Hybrid networks, i.e., networks that leverage different means of communication, become ever more widespread. To allow theoretical study of such networks, [Augustine et al., SODA'20] introduced the $\mathsf{HYBRID}$ model, which is based on the concept of synchronous message passing and uses two fundamentally different principles of communication: a local mode, which allows every node to exchange one message per round with each neighbor in a local communication graph; and a global mode where any pair of nodes can exchange messages, but only few such exchanges can take place per round. A sizable portion of the previous research for the $\mathsf{HYBRID}$ model revolves around basic communication primitives and computing distances or shortest paths in networks. In this paper, we extend this study to a related fundamental problem of computing compact routing schemes for near-shortest paths in the local communication graph. We demonstrate that, for the case where the local communication graph is a unit-disc graph with $n$ nodes that is realized in the plane and has no radio holes, we can deterministically compute a routing scheme that has constant stretch and uses labels and local routing tables of size $O(\log n)$ bits in only $O(\log n)$ rounds.
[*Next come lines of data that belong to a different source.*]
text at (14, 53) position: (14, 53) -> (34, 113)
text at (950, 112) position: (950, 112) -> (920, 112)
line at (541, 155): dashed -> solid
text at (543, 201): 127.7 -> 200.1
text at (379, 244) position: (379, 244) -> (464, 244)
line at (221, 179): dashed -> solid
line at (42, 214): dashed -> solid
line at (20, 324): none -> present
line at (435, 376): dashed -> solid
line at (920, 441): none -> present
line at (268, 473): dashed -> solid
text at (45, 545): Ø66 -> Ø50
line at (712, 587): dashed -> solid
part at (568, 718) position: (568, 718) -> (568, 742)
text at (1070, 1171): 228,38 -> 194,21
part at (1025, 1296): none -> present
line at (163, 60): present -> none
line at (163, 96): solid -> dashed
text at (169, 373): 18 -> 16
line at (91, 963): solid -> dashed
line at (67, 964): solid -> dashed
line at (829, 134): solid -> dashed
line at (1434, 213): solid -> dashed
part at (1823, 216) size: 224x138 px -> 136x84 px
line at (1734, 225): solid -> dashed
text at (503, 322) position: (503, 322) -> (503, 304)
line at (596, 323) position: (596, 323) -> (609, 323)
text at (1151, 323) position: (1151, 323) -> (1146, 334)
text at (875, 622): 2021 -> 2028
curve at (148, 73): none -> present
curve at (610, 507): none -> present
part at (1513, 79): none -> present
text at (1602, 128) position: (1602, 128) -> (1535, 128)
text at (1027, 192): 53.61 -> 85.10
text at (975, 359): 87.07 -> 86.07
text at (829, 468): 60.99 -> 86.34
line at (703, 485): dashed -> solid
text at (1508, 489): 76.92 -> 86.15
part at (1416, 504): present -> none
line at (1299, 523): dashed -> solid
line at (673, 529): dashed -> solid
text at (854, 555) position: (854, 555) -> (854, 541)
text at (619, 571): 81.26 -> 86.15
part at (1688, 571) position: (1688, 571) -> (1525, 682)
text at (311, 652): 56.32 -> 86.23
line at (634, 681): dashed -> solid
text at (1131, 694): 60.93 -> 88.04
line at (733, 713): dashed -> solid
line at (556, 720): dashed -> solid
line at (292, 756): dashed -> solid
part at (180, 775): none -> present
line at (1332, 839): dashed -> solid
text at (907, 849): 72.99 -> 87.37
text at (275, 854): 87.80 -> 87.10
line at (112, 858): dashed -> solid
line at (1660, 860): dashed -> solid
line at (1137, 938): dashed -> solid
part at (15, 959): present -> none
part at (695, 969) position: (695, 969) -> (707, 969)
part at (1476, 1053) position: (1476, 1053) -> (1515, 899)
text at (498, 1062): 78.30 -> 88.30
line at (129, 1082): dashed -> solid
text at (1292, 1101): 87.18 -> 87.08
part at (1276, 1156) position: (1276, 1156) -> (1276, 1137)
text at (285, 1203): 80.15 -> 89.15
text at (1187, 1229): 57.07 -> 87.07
翻译：利用不同通信手段的混合网络,即利用不同通信手段的网络,越来越普遍。为了允许对这些网络进行理论研究,[Augustine 等人, SODA'20] 引入了美元模型,该模型以同步传递信息的概念为基础,并使用两种根本不同的通信原则:一种本地模式,允许每个节点在本地通信图中与每个邻居每圆交换一条信息;一种全球模式,任何对节点都可以交换信息,但这种交换每轮只能进行。以前对美元和美元进行的一项研究中的一部分是围绕基本通信原始和计算距离或网络中最短路径进行的。在本文中,我们将这项研究扩大到一个相关的根本问题,即为本地通信图中的近距离路径计算紧凑的紧凑路线计划。我们证明,对于本地通信图是单位-偏差图,只有美元节点才能进行这种交流。对于飞机上实现的无射线洞,我们只能用美元对美元进行固定的路径图表进行固定式的固定式拼凑。